Long ago, I touched on the corrolation of gas prices to personal freedom, and briefly referred to hideous anti-Sprawl policies. I will begin by stating, (although this will likely come back to haunt me when I someday run for office), I love Sprawl.
Megan McArdle and Tyler Cowen have excellent things to say about the push environmentalists are making to eliminate or reduce sprawl and get us to walk everywhere. I would include likely bogus studies about how unhealthy the suburbs are.
They both refer to an article in the NY Times Magazine, which I highly recommend, about roads and the automobile. At one point the article states "It was only later, in the middle of the 20th century, that urban planning became a bureaucratized profession with sweeping ambitions, like the ''urban renewal'' projects of the 1960's and 70's that mostly served to hasten the urbanites' flight to suburbs. Now that the planners have followed them to suburban counties, Americans are heading to smaller communities in the exurbs. Their idea of the Radiant City is one that radiates beyond the reach of the master planners."
I couldn't have said it any better. I strongly disliked living in the city, and the only thing I dislike about living in the exurbs is the fact that radical enviromentalists make it impossible to build more roads. Every evening I come home, I look around and I love where I live. Sprawl is about freedom, the freedom to live where you want in a house you can afford with a decent size yard. And quite frankly it was Sprawl when those who are 70 now first moved to Marin and Moraga at 25, it was Sprawl when those who are 40 now moved to Walnut Creek and Pleasanton at 25, and it is Sprawl now when those who are 25 move to Brentwood and Tracy. Until personal freedoms are taken away people will Sprawl, and good for them. Most people want what the sub and exurbs have to offer in a place to live. The only question is, Will people be allowed to live where they choose?
The only thing I dislike about sprawl (aside from the McMansions, but that's an aesthetic issue) is the lack of sidewalks and bike lanes that so often personify it. I like being *able* to walk or bike, even if others choose not to, and sometimes it is made unduly difficult.
Posted by: B. Durbin at September 28, 2004 04:12 PM (Permalink)I'll take up the flag for the opposite view: I *like* being somewhere where it is possible for me to walk to work, coffee, and a bookstore; and the entire idea of spending more than an hour a day driving to and from work strikes me as being absurd.

Supplied data =>
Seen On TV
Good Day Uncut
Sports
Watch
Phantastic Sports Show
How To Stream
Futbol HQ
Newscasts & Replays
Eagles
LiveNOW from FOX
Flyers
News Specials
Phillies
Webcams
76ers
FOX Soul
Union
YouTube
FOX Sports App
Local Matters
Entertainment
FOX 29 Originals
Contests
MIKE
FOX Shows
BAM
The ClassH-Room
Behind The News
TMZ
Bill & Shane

Problem statement =>
Answer these from the post on sprawl:
(a) Which two people does the author say have excellent things to say about the push to reduce sprawl?
(b) According to the quoted magazine article, where are Americans heading now that planners have followed them to suburban counties?
(c) In the comment that mentions McMansions, what is the one thing disliked about sprawl apart from them?

Task response =>
(a) Megan McArdle and Tyler Cowen.
(b) To smaller communities in the exurbs.
(c) The lack of sidewalks and bike lanes.